Das vom FG Baden-Württemberg eingereichte Vorabentscheidungsersuchen (Art. 267 AEUV) ist zu begrüßen, bietet es doch dem EuGH die Möglichkeit, die Frage der Reichweite der im FZA geregelten Freizügigkeitsrechte weiter zu präzisieren, insbesondere mit Blick auf steuerliche Regelungen der Vertragsstaaten. Dies ist nicht abschließend geklärt, insbesondere nicht mit Blick auf die hier relevante Frage der Wegzugsbesteuerung. Wie etwa die Entscheidung des EuGH in der Rs. Ettwein belegt (EuGH vom 28.02.2013 – Rs. C-425/11, RS0707972; vgl. dazu Hennigfeld, StR kompakt, DB0585211), ist das FZA aber durchaus geeignet, ein den europäischen Grundfreiheiten vergleichbares Schutzniveau auch bezüglich steuerlicher Regelungen zu gewähren.

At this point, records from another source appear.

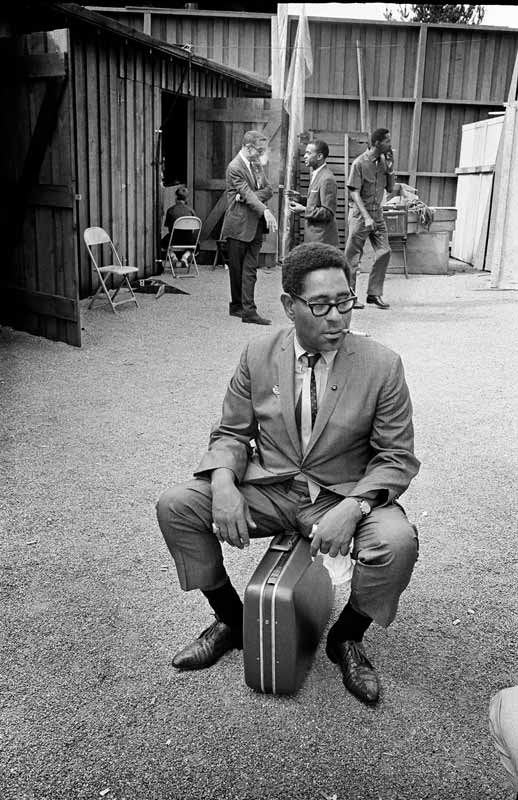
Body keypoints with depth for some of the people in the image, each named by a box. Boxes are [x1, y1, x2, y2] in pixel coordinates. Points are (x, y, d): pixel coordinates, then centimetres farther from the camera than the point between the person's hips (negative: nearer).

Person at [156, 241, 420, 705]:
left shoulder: (382, 365, -10)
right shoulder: (257, 356, -3)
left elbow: (397, 458, -7)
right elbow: (231, 433, 4)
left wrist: (351, 509, -26)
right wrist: (223, 483, -19)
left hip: (346, 495, -2)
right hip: (267, 490, 3)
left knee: (397, 542, -32)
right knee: (175, 506, -14)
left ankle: (347, 638, 3)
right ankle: (231, 620, 10)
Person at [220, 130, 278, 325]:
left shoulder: (256, 164, 14)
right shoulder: (235, 167, -10)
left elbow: (268, 190, 6)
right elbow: (248, 194, -21)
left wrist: (250, 196, -13)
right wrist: (265, 211, -33)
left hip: (255, 225, 6)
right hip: (239, 226, -6)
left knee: (250, 269, 1)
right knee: (236, 269, 5)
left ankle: (248, 310, 2)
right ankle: (237, 305, 18)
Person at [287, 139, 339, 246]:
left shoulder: (327, 179, -17)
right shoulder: (316, 175, 14)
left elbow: (328, 213, -20)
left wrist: (304, 210, -20)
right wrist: (300, 198, 5)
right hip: (313, 236, 10)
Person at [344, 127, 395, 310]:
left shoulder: (383, 161, 9)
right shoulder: (359, 163, -11)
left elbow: (390, 188, 12)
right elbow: (354, 193, -14)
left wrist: (390, 167, -2)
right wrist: (366, 217, -21)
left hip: (377, 213, 6)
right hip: (360, 213, -6)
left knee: (384, 252, -1)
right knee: (353, 256, 0)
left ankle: (374, 293, 7)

Offen ist im vorliegenden Zusammenhang allerdings insbesondere, ob dies nur in Fällen gelten kann, in denen der Wohnsitzwechsel einen „wirtschaftlichen Hintergrund“ hat und daher geeignet ist, in den Anwendungsbereich etwa der Niederlassungsfreiheit oder der Arbeitnehmerfreizügigkeit zu fallen. Mit Blick auf die im Doppelbesteuerungsabkommen mit der Schweiz inzwischen enthaltene „große Auskunftsklausel“ (Art. 27 DBA-Schweiz) spricht vieles dafür, dass eine Beschränkung der Freizügigkeit jedenfalls nicht mit dem Einwand gerechtfertigt werden kann, eine Erhebung der gestundeten Steuer im Fall einer späteren Anteilsveräußerung sei aufgrund eines Informationsdefizits gefährdet. Allenfalls wäre an die Erforderlichkeit einer Sicherheitsleistung zu denken, weil keine Beitreibungsunterstützung durch die Schweiz gewährleistet ist.

Bis zur Entscheidung des EuGH sind Wegzüge von Anteilseignern in die Schweiz weiter mit dem Risiko einer sofort zu entrichtenden Wegzugssteuer verbunden. Bescheide sind ggf. offen zu halten. Im Fall einer ausgelösten Wegzugsbesteuerung kann auch eine Rückkehr nach Deutschland innerhalb von fünf Jahren (bei berufsbedingter vorübergehender Abwesenheit innerhalb von 10 Jahren) Abhilfe schaffen; wurden die Anteile zwischenzeitlich nicht veräußert, entfällt die bei Wegzug festgesetzte Steuer rückwirkend (§ 6 Abs. 3 AStG).